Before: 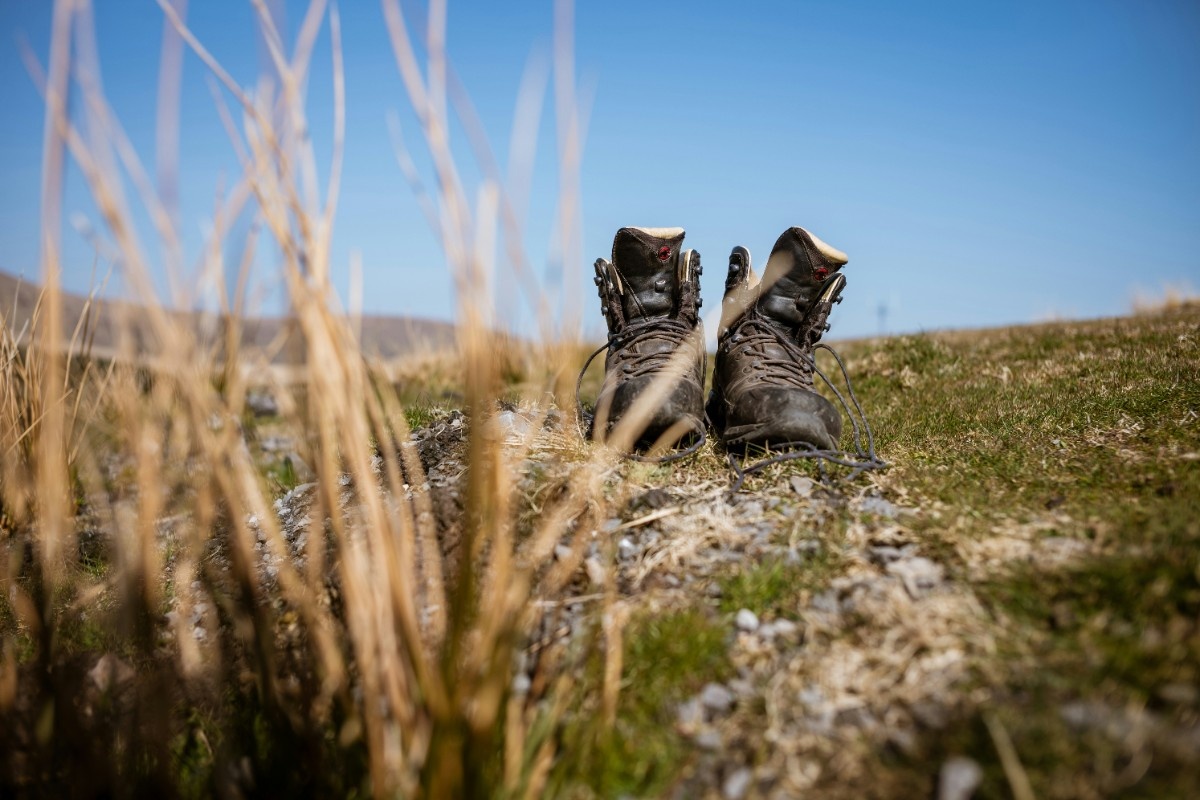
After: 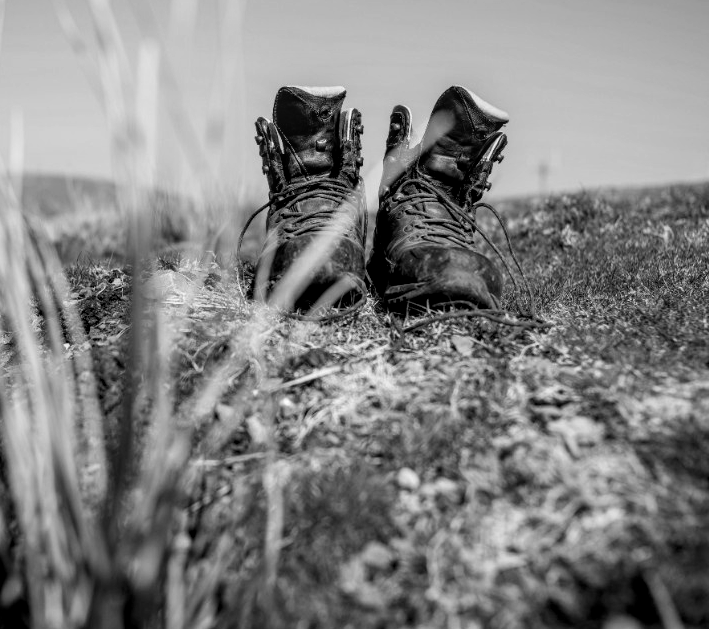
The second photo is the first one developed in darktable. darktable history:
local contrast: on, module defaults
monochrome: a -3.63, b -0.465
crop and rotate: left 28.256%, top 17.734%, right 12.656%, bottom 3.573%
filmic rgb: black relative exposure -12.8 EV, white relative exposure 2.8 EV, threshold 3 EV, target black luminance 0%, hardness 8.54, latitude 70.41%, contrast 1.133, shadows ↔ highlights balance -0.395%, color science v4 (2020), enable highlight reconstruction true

————————

*Exercise prompt*.
Quote word for word the text that goes with every one of the entries above, leaving the pictures out.

*Exercise answer*.
Before: 
After: 
The second photo is the first one developed in darktable. darktable history:
local contrast: on, module defaults
monochrome: a -3.63, b -0.465
crop and rotate: left 28.256%, top 17.734%, right 12.656%, bottom 3.573%
filmic rgb: black relative exposure -12.8 EV, white relative exposure 2.8 EV, threshold 3 EV, target black luminance 0%, hardness 8.54, latitude 70.41%, contrast 1.133, shadows ↔ highlights balance -0.395%, color science v4 (2020), enable highlight reconstruction true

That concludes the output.